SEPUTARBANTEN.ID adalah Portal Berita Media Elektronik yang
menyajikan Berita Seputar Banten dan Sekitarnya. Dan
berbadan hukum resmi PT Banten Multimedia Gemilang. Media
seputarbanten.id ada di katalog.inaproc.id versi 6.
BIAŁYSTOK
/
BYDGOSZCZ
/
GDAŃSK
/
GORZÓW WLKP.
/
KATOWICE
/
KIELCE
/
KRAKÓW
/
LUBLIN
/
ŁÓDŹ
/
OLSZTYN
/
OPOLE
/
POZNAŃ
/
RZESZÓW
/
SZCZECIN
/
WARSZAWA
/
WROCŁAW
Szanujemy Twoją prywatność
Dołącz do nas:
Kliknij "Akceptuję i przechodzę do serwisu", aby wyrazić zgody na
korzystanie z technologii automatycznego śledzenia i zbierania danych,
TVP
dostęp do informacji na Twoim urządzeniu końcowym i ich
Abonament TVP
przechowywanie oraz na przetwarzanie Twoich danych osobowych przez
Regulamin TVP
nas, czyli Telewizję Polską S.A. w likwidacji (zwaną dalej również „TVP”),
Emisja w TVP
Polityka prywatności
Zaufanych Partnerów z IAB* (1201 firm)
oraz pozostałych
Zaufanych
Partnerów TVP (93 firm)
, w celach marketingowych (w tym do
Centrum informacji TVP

_What the task asks_
Every record needs to be reproduced exactly, with none skipped.

_Reply to the exercise_
SEPUTARBANTEN.ID adalah Portal Berita Media Elektronik yang
menyajikan Berita Seputar Banten dan Sekitarnya. Dan
berbadan hukum resmi PT Banten Multimedia Gemilang. Media
seputarbanten.id ada di katalog.inaproc.id versi 6.
BIAŁYSTOK
/
BYDGOSZCZ
/
GDAŃSK
/
GORZÓW WLKP.
/
KATOWICE
/
KIELCE
/
KRAKÓW
/
LUBLIN
/
ŁÓDŹ
/
OLSZTYN
/
OPOLE
/
POZNAŃ
/
RZESZÓW
/
SZCZECIN
/
WARSZAWA
/
WROCŁAW
Szanujemy Twoją prywatność
Dołącz do nas:
Kliknij "Akceptuję i przechodzę do serwisu", aby wyrazić zgody na
korzystanie z technologii automatycznego śledzenia i zbierania danych,
TVP
dostęp do informacji na Twoim urządzeniu końcowym i ich
Abonament TVP
przechowywanie oraz na przetwarzanie Twoich danych osobowych przez
Regulamin TVP
nas, czyli Telewizję Polską S.A. w likwidacji (zwaną dalej również „TVP”),
Emisja w TVP
Polityka prywatności
Zaufanych Partnerów z IAB* (1201 firm)
oraz pozostałych
Zaufanych
Partnerów TVP (93 firm)
, w celach marketingowych (w tym do
Centrum informacji TVP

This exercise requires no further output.